Using the Linux Console Font Encoder to generate barcodes

1. Launch "Terminal" and enter the following command to go to the folder where the Font Encoder is located.


	cd linuxbarcodefonts/Resource/commandline		
		


2. Enter the following command to generate a Code128A barcode. The first parameter specifies the type of barcode and the second parameter specifies the input data.


	./barcodecmd Code128A "12345678"		
		




Some barcodes such as Code39 allow the check character to be turned on/off. This is supported by a third parameter "1" to enable the check character and "0" to disable it. More information is available at the end of this section.

3. Select the output using your mouse and copy it to Ubuntu clipboard by using the Ctrl-Shift-C key (or right click on your mouse and select "Copy" from the menu).

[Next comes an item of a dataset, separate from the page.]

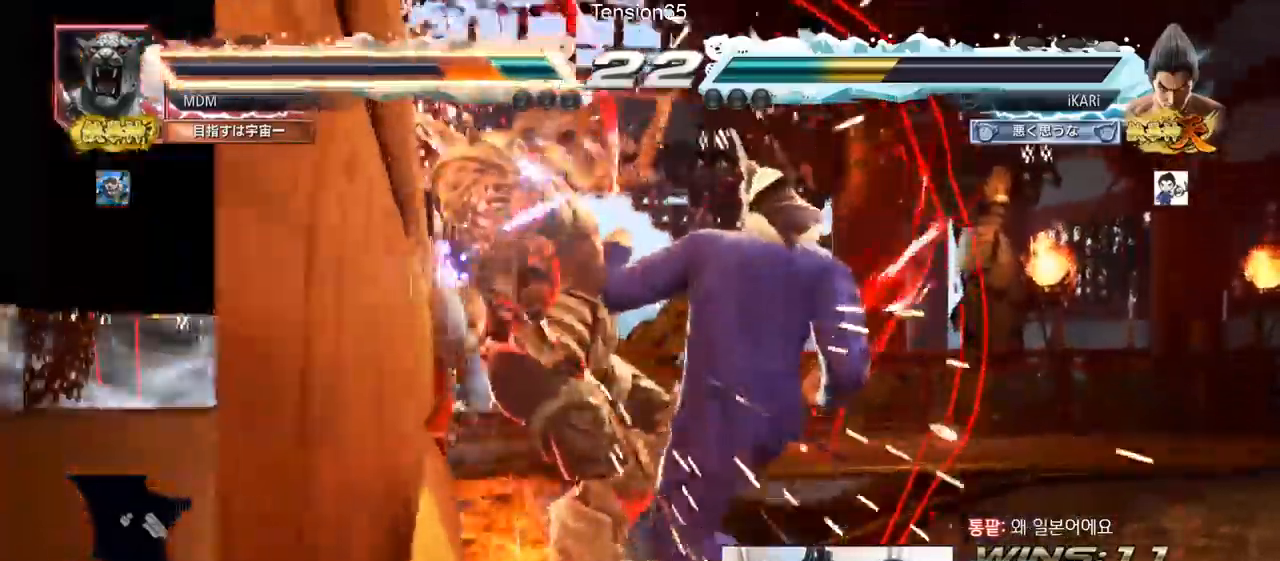
{"buttons": [], "left_stick": "up"}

4. Launch "LibreOffice Writer" and paste (Ctrl-Shift-V or right click on the mouse and select "Paste") the output characters on a document.

5. Set the Font to ConnectCode128_S3_Trial and Font Size to "24". You have successfully created a Code128 Subset A barcode using fonts.



To get help on generating the different types of barcodes, you can enter the following in "Terminal" (or other Linux Console).


	./barcodecmd		
		

Some barcodes such as Code39ASCII allow you to indicate whether to generate the optional check character. For example, the following command generates a Code39ASCII barcode with the check character.


	./barcodecmd Code39ASCII "12345678" 1		
		


The "1" at the end of the command indicates to generate a check character. Use a "0" to turn off the check character. In the above, "LibreOffice Writer" is used to display the barcodes. It is also possible to use the barcode fonts in other Linux applications such as Gimp, Inkscape or Mozilla Firefox.